How Control Hub Grades A Call 

Webex Control Hub shows both the user view and the hop view. A call leg is marked good when end-to-end thresholds sit under the defined limits. The hop view grades the segment between the cloud and the device. These guardrails tell you where to look first and when to act. 

  • Endpoint leg good: packet loss under five per cent, latency under four hundred milliseconds, jitter under one hundred fifty milliseconds 
  • Cloud hop good: packet loss under two point five per cent, latency under two hundred milliseconds, jitter under seventy five milliseconds 

These thresholds come from Webex Calling analytics and troubleshooting in Control Hub. They also explain why a call can feel poor even when one side looks fine. 

A One-Page Service Level Objective (SLO) For Voice 

Publish a page that leaders can read in two minutes. 

  • Availability: uptime by site and time to restore 
  • Experience: median MOS, jitter, loss by site and device 
  • Change quality: success rate, rollbacks, incidents tied to change 
  • Operations: queue answer times and after-hours handling 
  • Hygiene: patch currency and open advisories 

Set breach thresholds, route alerts to owners, and review trends weekly. Use before and after snapshots to prove each fix. 

From Metric To Action: A Troubleshooting Playbook 

Pattern 1, many poor legs on WiFi 

Look for retries and low SNR on the access layer. Prioritise voice, fix roaming, and remove channel overlap. If the branch has Meraki, use Wireless Health and client timelines to match events. 

Pattern 2, off-net calls only 

If on-net calls look good but PSTN calls dip, inspect the carrier path. Check Local Gateway health, trunk errors, and route groups. Validate number porting and temporary forwards during cutover. 

Pattern 3, one user always poor 

Endpoint firmware, home WiFi, or VPN hairpin often explains it. Compare send and receive legs, replace the client, then move to path optimisation. 

Pattern 4, bursty jitter during peak 

Inspect WAN QoS and bandwidth policy for collaboration traffic. Move large file sync out of business hours. Confirm no double shaping between SDWAN and ISP. 

Pattern 5, branch link looks fine, but users complain 

Open the hop view. If the cloud hop is green but the endpoint leg is red, fix the last thirty metres first: switch port, cabling, or the client NIC. 

Alerts You Actually Need 

Alert fatigue kills response time. Keep a short list. 

  • Call legs with MOS below the target for ten per cent or more of the minutes in a day 
  • Site with packet loss above one per cent for any fifteen-minute window 
  • Jitter above thirty milliseconds on the 90th percentile for a site 
  • Failure codes that spike after a change window 
  • ICE optimisation that drops below an agreed share of on-net calls 

Alerts should open tickets with context. Include user, site, IP, ISP, codec, and screenshots where useful. Close the loop in the weekly review.

Available data:

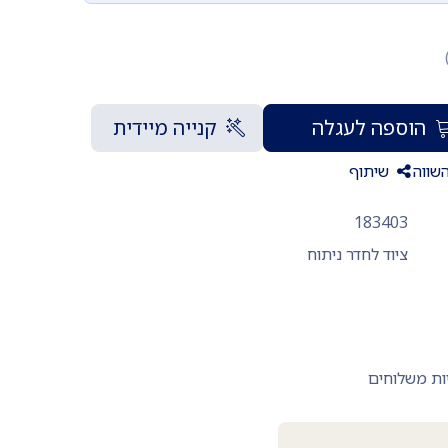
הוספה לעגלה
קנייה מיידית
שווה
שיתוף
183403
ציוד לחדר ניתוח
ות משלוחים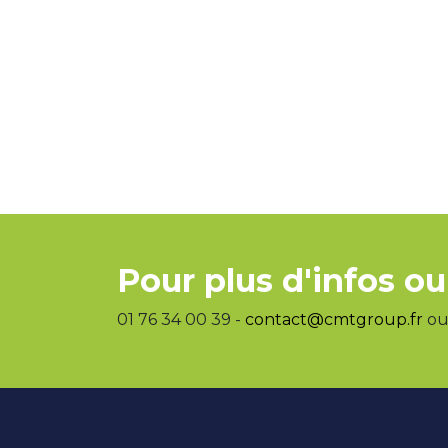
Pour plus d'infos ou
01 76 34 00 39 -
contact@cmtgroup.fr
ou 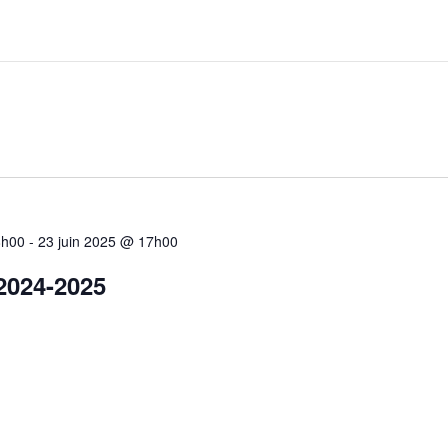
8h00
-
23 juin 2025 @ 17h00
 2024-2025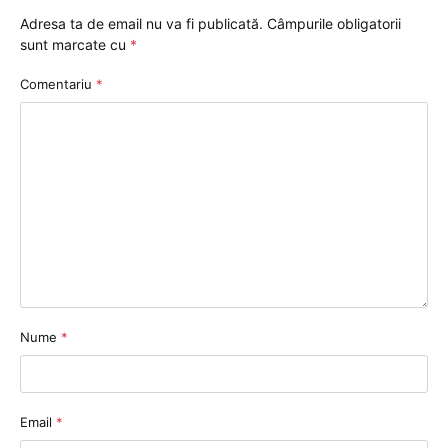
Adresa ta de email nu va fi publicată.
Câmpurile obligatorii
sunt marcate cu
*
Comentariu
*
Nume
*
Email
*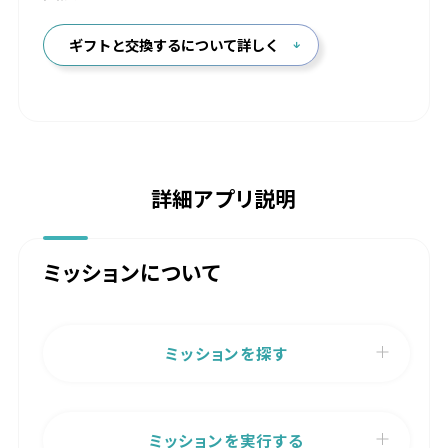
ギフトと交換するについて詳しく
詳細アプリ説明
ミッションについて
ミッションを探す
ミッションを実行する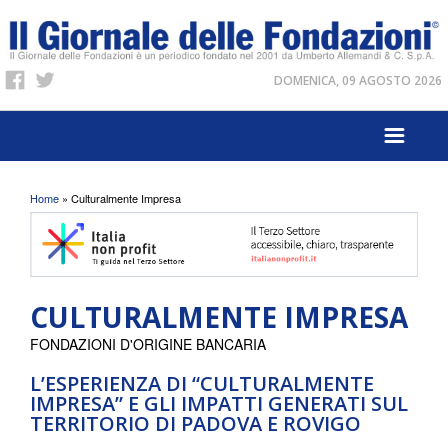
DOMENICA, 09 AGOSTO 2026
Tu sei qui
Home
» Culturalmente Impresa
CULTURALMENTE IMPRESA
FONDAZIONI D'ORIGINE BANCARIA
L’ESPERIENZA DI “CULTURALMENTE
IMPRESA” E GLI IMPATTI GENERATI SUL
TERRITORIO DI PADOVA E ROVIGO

...

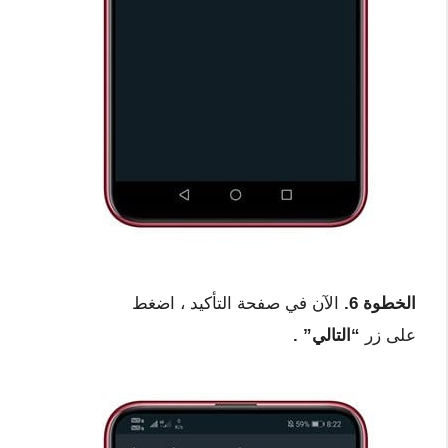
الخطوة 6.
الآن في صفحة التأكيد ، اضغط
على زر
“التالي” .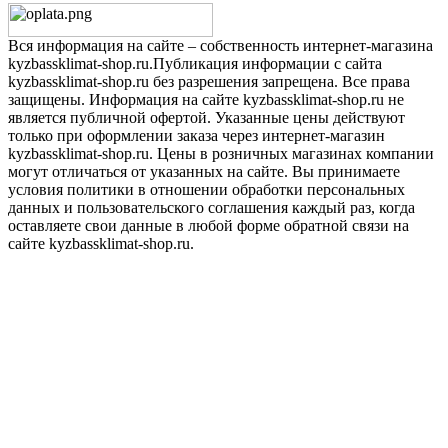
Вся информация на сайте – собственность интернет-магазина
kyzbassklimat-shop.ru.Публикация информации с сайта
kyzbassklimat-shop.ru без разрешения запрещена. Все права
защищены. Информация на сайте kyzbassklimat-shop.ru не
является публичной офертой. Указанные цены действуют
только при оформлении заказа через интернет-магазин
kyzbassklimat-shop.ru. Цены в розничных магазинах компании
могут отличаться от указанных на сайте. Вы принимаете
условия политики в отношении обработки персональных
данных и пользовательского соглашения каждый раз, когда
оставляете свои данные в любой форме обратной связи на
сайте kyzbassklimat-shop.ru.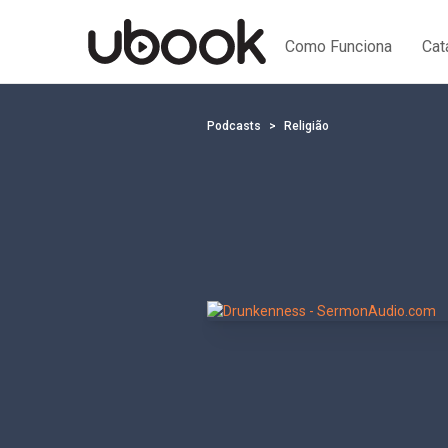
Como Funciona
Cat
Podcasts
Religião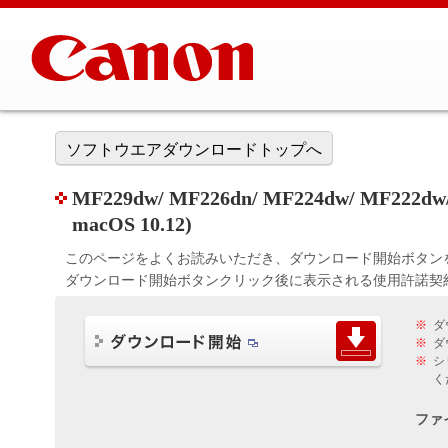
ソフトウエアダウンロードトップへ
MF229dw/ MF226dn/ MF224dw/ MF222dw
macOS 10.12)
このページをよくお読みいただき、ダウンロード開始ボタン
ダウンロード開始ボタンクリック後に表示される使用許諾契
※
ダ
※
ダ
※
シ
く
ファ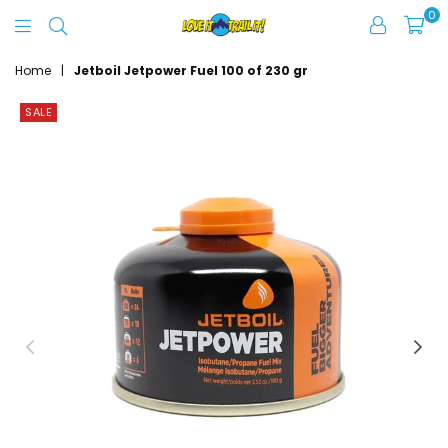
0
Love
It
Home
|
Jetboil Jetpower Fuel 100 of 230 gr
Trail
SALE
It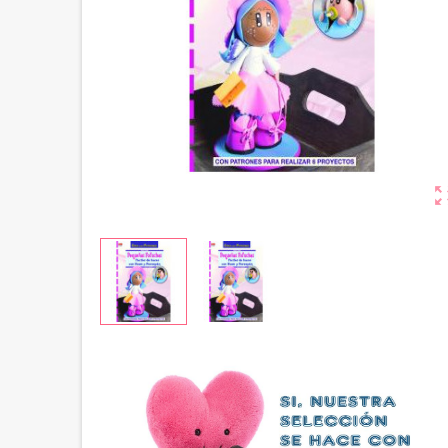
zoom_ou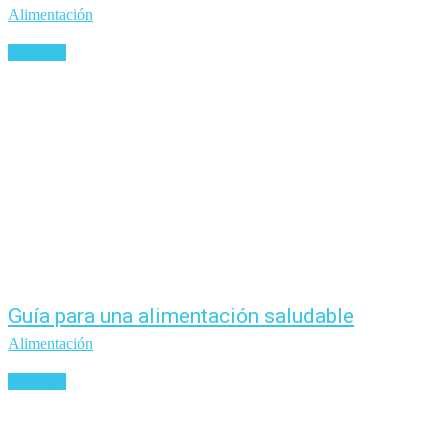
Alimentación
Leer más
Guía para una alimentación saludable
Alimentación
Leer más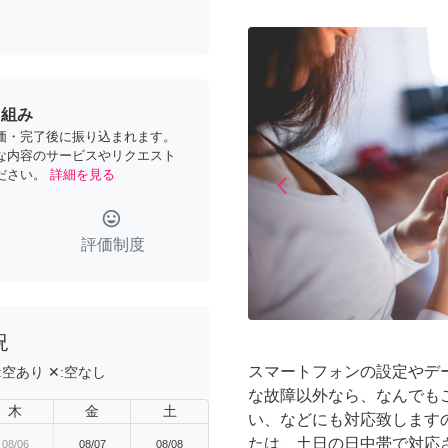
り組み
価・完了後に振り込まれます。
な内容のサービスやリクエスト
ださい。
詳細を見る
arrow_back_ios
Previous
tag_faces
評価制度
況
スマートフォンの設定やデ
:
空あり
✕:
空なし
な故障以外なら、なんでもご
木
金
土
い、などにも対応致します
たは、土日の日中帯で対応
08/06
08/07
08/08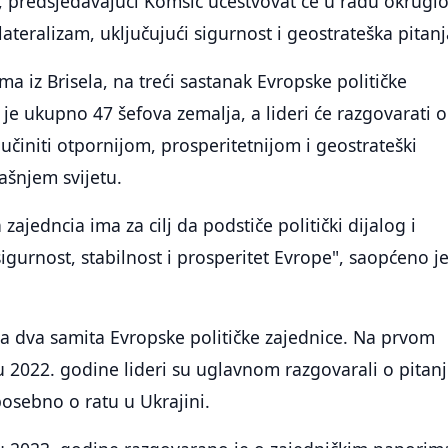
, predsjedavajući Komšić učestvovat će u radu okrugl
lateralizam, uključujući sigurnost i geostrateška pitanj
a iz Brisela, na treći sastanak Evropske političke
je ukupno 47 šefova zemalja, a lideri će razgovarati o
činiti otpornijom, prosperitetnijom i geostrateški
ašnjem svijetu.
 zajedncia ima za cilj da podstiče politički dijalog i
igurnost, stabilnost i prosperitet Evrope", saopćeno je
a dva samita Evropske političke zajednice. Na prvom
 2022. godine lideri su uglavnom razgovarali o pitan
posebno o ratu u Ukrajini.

* * *

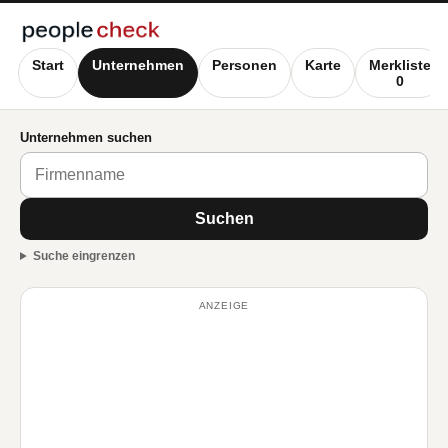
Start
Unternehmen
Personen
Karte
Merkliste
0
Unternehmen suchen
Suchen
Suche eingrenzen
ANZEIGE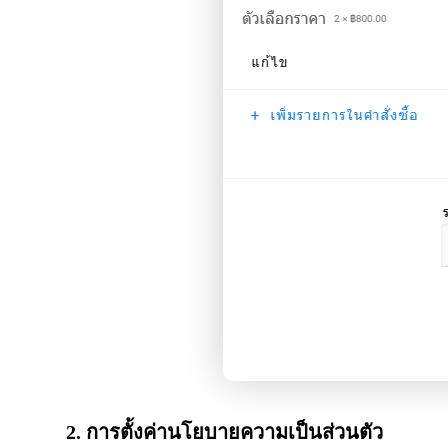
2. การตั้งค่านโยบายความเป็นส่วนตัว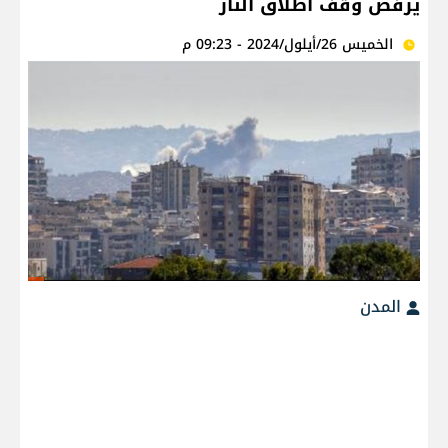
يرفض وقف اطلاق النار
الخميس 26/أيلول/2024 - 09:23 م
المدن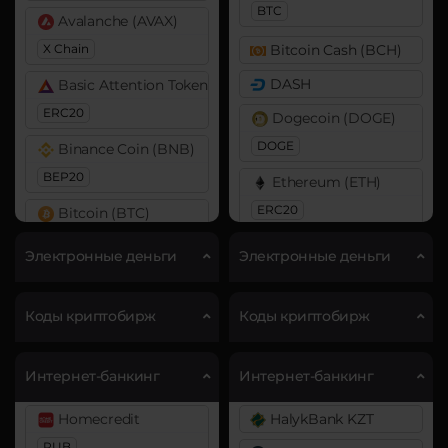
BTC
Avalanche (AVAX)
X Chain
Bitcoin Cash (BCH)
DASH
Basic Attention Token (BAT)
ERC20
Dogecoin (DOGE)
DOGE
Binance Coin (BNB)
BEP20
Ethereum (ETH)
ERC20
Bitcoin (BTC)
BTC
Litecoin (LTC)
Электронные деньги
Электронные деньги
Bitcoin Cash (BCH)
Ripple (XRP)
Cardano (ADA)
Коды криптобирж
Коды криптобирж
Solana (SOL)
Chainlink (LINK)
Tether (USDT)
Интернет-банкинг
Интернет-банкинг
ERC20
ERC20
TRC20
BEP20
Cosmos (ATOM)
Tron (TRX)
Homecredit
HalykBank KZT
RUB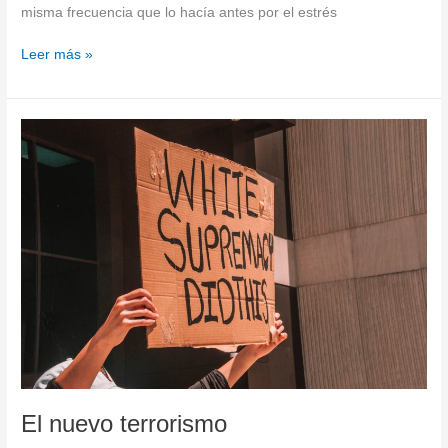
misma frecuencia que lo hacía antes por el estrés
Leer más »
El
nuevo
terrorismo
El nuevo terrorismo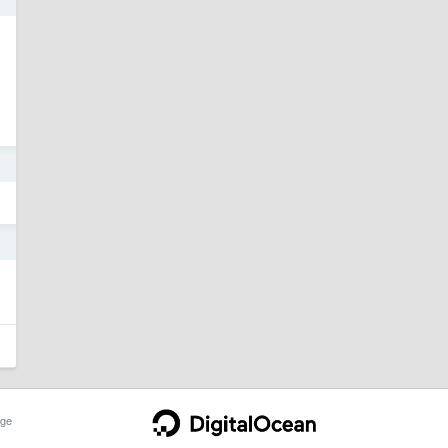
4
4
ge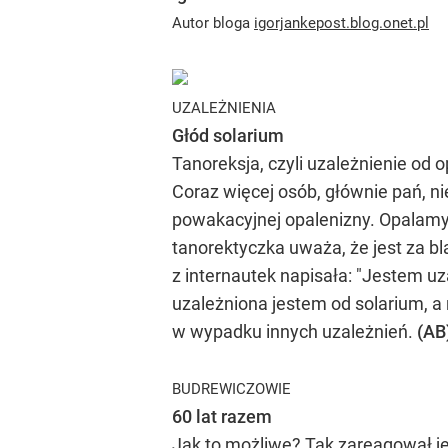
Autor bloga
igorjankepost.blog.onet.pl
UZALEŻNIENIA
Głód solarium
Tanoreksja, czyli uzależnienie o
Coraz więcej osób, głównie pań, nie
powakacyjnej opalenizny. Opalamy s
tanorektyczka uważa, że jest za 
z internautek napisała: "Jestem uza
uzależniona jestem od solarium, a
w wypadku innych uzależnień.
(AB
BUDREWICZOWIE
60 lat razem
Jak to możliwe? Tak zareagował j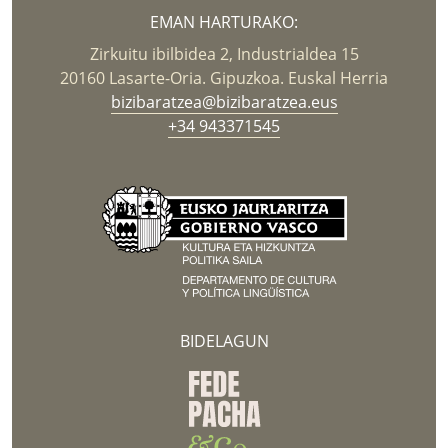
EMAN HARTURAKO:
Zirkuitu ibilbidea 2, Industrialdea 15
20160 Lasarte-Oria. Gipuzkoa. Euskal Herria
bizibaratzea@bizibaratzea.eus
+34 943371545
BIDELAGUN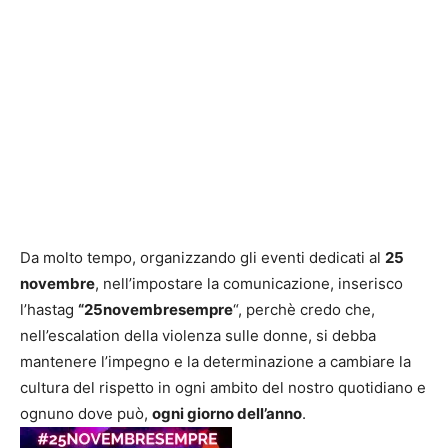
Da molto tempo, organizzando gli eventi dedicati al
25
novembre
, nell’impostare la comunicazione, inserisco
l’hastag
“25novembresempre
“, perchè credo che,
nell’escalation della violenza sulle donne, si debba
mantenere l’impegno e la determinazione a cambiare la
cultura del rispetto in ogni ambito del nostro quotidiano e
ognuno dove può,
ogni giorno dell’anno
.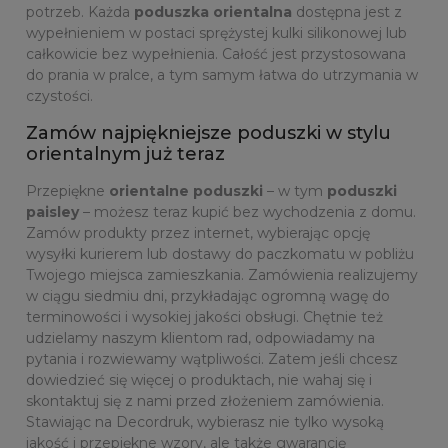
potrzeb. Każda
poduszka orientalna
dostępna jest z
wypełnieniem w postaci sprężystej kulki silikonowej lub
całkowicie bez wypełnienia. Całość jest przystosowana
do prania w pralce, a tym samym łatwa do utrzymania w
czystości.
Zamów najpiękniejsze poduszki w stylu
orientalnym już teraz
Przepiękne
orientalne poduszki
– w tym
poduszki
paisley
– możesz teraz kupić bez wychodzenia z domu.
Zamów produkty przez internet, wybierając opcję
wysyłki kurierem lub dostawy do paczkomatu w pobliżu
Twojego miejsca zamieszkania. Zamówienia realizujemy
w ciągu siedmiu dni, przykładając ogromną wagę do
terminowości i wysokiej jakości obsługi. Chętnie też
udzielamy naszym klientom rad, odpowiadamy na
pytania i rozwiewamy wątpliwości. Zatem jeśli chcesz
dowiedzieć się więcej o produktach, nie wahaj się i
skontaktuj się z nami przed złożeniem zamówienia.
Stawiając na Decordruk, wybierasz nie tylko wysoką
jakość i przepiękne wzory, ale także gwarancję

Exercise requirements:
Answer these questions from the text on Control Hub call grading.
(a) What packet loss level marks a cloud hop as good?
(b) How many minutes should it take leaders to read the one-page voice SLO?
(c) What packet loss condition at a site should trigger an alert?

Answer area:
(a) Packet loss under two point five per cent.
(b) Two minutes.
(c) Packet loss above one per cent for any fifteen-minute window.